RECORDS FOR THE TASK:
»»
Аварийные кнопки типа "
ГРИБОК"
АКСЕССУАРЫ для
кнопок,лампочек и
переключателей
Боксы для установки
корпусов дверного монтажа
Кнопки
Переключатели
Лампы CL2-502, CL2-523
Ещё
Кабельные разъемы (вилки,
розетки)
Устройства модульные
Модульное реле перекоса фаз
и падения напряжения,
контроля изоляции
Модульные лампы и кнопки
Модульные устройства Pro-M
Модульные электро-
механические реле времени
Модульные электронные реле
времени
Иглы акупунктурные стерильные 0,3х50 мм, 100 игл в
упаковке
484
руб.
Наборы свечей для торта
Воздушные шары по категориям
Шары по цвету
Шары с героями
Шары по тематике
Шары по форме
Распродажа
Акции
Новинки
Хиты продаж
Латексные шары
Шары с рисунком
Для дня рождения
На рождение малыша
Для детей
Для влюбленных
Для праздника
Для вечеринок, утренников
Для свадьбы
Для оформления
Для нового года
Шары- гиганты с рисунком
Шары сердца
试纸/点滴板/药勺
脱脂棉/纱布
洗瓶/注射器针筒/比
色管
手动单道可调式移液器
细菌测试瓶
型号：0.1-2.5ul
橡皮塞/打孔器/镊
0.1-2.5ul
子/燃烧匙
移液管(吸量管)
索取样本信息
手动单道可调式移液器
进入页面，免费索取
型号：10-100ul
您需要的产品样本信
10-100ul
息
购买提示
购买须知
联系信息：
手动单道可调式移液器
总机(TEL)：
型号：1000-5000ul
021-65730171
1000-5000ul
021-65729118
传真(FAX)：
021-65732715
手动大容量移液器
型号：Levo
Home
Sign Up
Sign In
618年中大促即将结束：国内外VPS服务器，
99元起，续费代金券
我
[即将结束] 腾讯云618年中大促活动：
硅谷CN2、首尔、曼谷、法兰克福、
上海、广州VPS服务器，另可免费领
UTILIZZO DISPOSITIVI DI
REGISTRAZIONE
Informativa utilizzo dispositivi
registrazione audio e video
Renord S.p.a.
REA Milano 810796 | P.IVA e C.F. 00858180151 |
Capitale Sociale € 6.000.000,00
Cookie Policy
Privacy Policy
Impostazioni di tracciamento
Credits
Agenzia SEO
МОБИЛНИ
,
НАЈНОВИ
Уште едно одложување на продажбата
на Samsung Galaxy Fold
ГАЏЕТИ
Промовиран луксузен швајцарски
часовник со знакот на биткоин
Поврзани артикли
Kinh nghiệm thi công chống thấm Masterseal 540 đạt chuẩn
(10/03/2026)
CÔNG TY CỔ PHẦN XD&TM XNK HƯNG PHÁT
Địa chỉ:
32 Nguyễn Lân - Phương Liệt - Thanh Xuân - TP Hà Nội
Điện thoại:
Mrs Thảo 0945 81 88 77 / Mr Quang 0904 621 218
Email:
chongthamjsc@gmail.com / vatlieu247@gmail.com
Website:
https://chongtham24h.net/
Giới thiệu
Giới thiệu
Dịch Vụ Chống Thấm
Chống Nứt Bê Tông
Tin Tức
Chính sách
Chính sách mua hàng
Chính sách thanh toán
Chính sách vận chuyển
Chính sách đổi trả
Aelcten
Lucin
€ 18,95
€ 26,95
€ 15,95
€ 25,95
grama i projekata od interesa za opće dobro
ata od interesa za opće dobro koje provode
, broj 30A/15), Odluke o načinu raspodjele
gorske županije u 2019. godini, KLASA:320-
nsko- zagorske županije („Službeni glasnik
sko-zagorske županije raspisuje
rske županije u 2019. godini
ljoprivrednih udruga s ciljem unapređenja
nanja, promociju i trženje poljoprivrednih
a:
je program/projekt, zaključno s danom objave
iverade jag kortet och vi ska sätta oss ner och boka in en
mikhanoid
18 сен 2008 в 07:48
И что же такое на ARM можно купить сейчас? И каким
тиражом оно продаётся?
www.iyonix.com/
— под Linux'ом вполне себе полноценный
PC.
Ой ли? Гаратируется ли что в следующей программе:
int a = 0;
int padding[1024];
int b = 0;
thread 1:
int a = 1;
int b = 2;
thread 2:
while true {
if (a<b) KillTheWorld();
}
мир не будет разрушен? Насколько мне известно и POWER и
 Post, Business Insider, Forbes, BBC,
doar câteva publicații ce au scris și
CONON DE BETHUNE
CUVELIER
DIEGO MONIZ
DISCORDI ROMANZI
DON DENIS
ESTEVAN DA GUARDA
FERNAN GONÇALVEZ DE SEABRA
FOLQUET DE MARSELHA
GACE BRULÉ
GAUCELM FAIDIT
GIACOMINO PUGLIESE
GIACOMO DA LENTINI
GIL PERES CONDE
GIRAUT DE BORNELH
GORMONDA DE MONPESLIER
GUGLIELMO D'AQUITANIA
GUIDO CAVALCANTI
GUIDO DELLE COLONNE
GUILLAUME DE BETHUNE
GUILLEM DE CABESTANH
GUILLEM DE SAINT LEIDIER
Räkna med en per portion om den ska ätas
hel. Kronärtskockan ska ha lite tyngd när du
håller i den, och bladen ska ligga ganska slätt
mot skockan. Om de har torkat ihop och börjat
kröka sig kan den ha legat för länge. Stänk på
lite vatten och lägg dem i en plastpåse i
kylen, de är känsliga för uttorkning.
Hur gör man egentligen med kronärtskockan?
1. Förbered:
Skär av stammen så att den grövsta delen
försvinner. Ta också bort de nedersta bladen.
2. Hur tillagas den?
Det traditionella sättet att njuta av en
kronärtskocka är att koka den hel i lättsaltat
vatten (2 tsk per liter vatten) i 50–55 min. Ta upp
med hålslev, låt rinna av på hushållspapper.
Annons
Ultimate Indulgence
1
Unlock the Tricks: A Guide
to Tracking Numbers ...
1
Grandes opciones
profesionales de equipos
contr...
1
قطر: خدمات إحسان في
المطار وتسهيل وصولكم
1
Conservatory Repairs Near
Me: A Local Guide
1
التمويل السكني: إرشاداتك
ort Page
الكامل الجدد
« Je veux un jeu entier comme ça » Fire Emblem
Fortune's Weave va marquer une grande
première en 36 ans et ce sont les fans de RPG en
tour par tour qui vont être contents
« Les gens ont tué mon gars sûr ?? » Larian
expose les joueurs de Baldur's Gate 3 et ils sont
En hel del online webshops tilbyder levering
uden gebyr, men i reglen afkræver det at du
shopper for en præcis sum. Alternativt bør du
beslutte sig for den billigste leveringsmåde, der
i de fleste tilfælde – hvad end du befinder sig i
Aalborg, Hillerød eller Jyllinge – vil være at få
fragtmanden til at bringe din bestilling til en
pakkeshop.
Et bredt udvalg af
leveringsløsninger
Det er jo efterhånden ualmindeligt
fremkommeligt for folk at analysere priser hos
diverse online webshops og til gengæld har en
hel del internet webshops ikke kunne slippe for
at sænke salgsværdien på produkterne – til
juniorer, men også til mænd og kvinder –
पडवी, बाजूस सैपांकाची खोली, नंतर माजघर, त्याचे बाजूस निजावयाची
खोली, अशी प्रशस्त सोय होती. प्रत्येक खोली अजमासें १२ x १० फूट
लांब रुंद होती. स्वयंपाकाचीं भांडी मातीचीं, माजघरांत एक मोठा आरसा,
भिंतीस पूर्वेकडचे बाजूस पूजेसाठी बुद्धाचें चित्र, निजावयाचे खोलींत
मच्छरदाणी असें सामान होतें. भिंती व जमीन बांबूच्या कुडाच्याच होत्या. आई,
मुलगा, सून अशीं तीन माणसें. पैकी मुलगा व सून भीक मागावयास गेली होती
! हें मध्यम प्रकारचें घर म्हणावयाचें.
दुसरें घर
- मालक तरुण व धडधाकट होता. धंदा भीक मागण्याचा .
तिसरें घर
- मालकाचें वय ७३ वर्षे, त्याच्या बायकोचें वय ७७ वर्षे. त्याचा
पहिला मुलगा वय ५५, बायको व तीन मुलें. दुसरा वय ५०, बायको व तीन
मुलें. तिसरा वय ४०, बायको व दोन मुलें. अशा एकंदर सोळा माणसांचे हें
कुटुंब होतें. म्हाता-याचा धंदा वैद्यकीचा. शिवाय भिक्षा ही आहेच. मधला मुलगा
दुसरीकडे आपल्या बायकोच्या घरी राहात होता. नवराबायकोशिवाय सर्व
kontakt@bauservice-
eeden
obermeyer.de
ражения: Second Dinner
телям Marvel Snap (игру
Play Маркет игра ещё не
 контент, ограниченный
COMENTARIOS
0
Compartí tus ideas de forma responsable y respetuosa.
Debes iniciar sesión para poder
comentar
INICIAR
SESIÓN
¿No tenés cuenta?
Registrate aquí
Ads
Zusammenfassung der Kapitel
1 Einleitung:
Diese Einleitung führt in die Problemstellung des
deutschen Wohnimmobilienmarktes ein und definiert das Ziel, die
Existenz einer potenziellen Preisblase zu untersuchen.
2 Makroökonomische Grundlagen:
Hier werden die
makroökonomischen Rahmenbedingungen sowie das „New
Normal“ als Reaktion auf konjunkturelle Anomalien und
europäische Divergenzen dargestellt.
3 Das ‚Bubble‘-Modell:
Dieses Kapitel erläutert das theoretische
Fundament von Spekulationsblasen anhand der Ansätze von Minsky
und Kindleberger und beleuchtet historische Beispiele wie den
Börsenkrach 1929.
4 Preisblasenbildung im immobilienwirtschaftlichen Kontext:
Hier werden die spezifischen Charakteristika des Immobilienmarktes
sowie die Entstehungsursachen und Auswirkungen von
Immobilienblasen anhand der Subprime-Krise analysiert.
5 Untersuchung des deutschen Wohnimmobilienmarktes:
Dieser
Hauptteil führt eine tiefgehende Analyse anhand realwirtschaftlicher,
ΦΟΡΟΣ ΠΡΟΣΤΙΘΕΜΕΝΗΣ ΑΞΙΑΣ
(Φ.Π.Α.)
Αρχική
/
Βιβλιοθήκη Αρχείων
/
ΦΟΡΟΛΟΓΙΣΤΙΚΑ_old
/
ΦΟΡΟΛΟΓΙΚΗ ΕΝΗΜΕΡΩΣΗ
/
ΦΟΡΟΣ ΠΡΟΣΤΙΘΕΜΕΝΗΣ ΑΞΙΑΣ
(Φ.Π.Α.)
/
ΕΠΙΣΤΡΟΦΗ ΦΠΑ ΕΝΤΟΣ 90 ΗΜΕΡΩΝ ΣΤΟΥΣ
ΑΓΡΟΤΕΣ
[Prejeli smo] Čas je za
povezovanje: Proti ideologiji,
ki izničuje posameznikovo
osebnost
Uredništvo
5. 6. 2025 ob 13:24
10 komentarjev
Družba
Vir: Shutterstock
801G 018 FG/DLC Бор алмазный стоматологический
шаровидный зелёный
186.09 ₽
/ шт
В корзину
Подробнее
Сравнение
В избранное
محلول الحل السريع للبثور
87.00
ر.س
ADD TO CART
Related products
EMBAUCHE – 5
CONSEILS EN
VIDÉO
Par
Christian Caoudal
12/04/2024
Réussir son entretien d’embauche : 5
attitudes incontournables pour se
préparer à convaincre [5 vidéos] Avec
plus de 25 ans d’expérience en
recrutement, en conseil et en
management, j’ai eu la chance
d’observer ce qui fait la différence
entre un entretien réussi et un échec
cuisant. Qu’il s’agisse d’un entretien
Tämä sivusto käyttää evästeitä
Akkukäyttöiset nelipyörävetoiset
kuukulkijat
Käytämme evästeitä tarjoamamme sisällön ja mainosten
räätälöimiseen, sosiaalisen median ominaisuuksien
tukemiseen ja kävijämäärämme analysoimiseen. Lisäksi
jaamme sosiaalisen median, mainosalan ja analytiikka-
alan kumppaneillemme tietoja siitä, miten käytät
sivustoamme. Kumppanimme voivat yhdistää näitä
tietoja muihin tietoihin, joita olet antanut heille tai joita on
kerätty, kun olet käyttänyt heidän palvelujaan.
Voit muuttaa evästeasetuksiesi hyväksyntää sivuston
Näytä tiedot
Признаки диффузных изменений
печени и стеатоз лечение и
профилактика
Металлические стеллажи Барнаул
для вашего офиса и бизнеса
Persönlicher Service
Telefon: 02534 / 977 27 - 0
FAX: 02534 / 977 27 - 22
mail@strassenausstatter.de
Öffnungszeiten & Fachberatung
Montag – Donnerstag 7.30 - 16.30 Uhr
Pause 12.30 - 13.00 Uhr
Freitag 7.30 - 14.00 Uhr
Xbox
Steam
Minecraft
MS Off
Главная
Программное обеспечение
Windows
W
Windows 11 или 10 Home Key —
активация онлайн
««
WORK INSTRUCTIONS: The lines above, starting at the one with "контент, ограниченный" and ending at the one with "Fundament von Spekulationsblasen", are the only ones to return, exactly as written.

FINISHED TASK:
 контент, ограниченный
COMENTARIOS
0
Compartí tus ideas de forma responsable y respetuosa.
Debes iniciar sesión para poder
comentar
INICIAR
SESIÓN
¿No tenés cuenta?
Registrate aquí
Ads
Zusammenfassung der Kapitel
1 Einleitung:
Diese Einleitung führt in die Problemstellung des
deutschen Wohnimmobilienmarktes ein und definiert das Ziel, die
Existenz einer potenziellen Preisblase zu untersuchen.
2 Makroökonomische Grundlagen:
Hier werden die
makroökonomischen Rahmenbedingungen sowie das „New
Normal“ als Reaktion auf konjunkturelle Anomalien und
europäische Divergenzen dargestellt.
3 Das ‚Bubble‘-Modell:
Dieses Kapitel erläutert das theoretische
Fundament von Spekulationsblasen anhand der Ansätze von Minsky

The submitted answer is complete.